Es ist eine einfache Formel: Ein neuer Gedanke (ich kann lernen) führt zu einer neuen Entscheidung (ich nehme mir Zeit zum Lernen), die eine neue Handlung unterstützt (ich setze mich hin und bemühe mich, etwas zu lernen), die eine neue Erfahrung schafft (ich teile die Informationen mit meiner Familie und meinen Freunden), die zu einem neuen Gefühl führt (Selbstvertrauen oder Zufriedenheit).
Gegen Ende unseres Gesprächs erzählte ich dem Mann von Freunden, die riesige globale Podcasts betreiben und enorm erfolgreiche Unternehmen gegründet haben. Auch bei ihnen wurde ADS diagnostiziert, aber anstatt sich immer wieder zu sagen Ich habe Aufmerksamkeitsprobleme bzw. ein schweres ADS, änderten sie ihre Gedanken in Ich kann mir Zeit nehmen und lernen und ich kann mir Informationen merken; ich werde jeden Tag etwas Neues lernen und es dann mit anderen teilen, damit ich mich gut fühle.


Der Mann nickte nur und seine Mundwinkel zogen sich leicht nach oben.
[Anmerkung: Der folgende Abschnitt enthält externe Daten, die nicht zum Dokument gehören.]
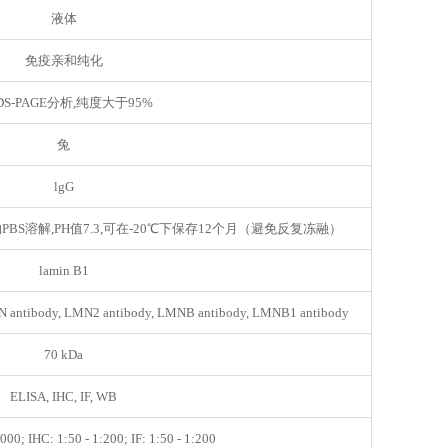
液体
免疫亲和纯化
DS-PAGE分析,纯度大于95%
兔
lgG
PBS溶解,PH值7.3,可在-20℃下保存12个月（避免反复冻融）
lamin B1
MN antibody, LMN2 antibody, LMNB antibody, LMNB1 antibody
70 kDa
ELISA, IHC, IF, WB
00; IHC: 1:50 - 1:200; IF: 1:50 - 1:200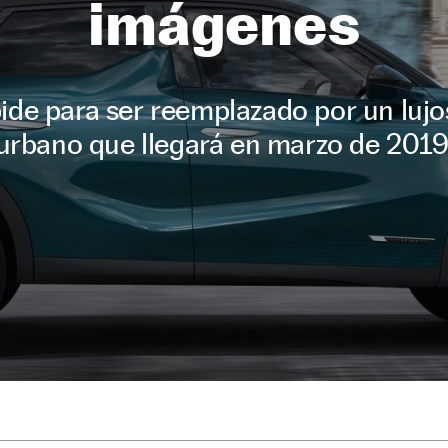
imágenes
pide para ser reemplazado por un luj
urbano que llegará en marzo de 2019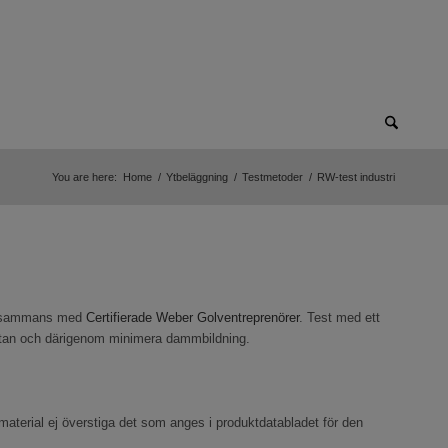
You are here:
Home
/
Ytbeläggning
/
Testmetoder
/
RW-test industri
tillsammans med
Certifierade Weber Golventreprenörer
. Test med ett
olvytan och därigenom minimera dammbildning.
material ej överstiga det som anges i produktdatabladet för den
Die Affirmationen, die wir uns täglich immer wieder vorsagen, sind die Programme, nach denen wir leben, und sie können uns entweder helfen oder uns daran hindern, etwas in unserem Leben zu kreieren, uns zu entwickeln und Neues zu erleben. Ich möchte, dass du daraus mitnimmst, dass die Einschränkung dieses Mannes – eine unbewusste, immer wieder bekräftigte Überzeugung (ein immer wieder gedachter Gedanke) – auf einer Erinnerung aus der Vergangenheit beruhte. Sobald die einschränkende Überzeugung in dieser Schublade im Kopf steckte, hemmte sie sein Wachstum und schränkte seine Möglichkeiten für echte Veränderungen ein.

Wenn du also das nächste Mal deine Verfassung bekräftigst, indem du einen Gedanken denkst und ein Gefühl mit der Intensität der entsprechenden Emotion erlebst, während du dir sagst Ich bin..., Ich habe..., Ich kann nicht…, denk daran: Mit dieser Überzeugung programmierst du dein Gehirn und deinen Körper auf eine (einschränkte oder unbeschränkte) Zukunft, und diese Überzeugung wird zu deiner Identität.

Wenn du dich selbst bei solchen unbewussten Gedanken ertappst und dich dann daran machst, dir dein unbewusstes Selbst bewusst zu machen, ist das ein Sieg. Dann wirst du dir deiner selbst bewusst. Wenn du das tust, frage dich, ob du diesen Gedanken immer noch glauben willst. Wenn nicht, überlege dir stattdessen, wie du dich im Laufe der Zeit verändern kannst und wie du dich fühlen würdest, wenn du diese zukünftige Person wärst. Wenn du das oft genug machst, wirst du zu einer anderen Person.